*Reading text*

And so, when fires did strike in October, the library was saved because of the fire break the goats had created by eating the flammable scrub. Nice one, goats.

(16) MAKING TRACKS. “SpaceX satellites spotted over Derbyshire” – BBC has photo and short video.

Stargazers across Derbyshire were startled when they saw what appeared to be a new “constellation” in the night sky.

The near-perfect line was in fact formed by the Starlink, satellites launched by Elon Musk’s SpaceX company earlier this year.

They were spotted across Derbyshire and the Peak District.

Tom Sparrow, an amateur photographer, said the satellites were “quite a spectacle”.

The Bradford University archaeology researcher caught the orbital pass by chance on a time-lapse video in the Peak District.

(17) BEYOND BINARY. The Hollywood Reporter’s Robyn Bahr, in “Critic’s Notebook: Baby Yoda, ‘The Dark Crystal’ and the Need for Puppetry in the Age of CGI “, cheers on non-digital effects.

As always, the existential wisdom of Werner Herzog prevails. “You are cowards,” the director castigated on set of The Mandalorian, upon realizing the producers intended to shoot some scenes without the Baby Yoda puppet in case they decided to go full CGI with the character. “Leave it.”

*Prompt A*
Name every person the news excerpt above mentions by name.

*Dataset entries*
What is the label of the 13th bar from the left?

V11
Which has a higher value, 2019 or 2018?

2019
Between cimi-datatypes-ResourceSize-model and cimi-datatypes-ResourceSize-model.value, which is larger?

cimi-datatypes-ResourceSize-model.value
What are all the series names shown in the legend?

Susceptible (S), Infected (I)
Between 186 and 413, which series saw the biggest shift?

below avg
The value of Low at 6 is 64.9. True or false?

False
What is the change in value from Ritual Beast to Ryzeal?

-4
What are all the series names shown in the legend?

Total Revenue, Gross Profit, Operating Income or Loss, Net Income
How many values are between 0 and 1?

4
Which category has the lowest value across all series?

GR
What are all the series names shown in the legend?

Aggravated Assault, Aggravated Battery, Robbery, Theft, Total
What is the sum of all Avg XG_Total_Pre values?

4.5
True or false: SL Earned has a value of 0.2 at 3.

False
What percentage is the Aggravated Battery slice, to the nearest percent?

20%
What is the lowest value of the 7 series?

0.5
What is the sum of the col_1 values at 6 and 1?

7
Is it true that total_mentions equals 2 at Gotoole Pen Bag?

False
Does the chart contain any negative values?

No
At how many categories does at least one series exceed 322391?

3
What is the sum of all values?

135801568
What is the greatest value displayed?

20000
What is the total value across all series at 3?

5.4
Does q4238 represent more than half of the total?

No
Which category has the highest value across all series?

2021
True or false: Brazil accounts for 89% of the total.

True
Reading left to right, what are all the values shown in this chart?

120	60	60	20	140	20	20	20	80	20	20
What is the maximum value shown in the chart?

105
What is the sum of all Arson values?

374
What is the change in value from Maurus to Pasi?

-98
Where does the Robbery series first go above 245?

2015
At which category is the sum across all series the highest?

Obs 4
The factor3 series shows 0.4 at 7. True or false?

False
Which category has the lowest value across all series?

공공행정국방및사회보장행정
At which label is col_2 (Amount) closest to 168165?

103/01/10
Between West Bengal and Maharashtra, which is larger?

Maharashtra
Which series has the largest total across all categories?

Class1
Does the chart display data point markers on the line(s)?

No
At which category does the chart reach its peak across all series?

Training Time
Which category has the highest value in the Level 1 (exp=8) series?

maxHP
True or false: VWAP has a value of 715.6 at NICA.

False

*Prompt B*
From the dataset entries, reproduce the lines beginning with the line that contains "Susceptible (S), Infected (I)" and continuing through the line that contains "What is the sum of all Avg".

*Task result A*
Elon Musk, Tom Sparrow, Robyn Bahr, Werner Herzog

*Task result B*
Susceptible (S), Infected (I)
Between 186 and 413, which series saw the biggest shift?

below avg
The value of Low at 6 is 64.9. True or false?

False
What is the change in value from Ritual Beast to Ryzeal?

-4
What are all the series names shown in the legend?

Total Revenue, Gross Profit, Operating Income or Loss, Net Income
How many values are between 0 and 1?

4
Which category has the lowest value across all series?

GR
What are all the series names shown in the legend?

Aggravated Assault, Aggravated Battery, Robbery, Theft, Total
What is the sum of all Avg XG_Total_Pre values?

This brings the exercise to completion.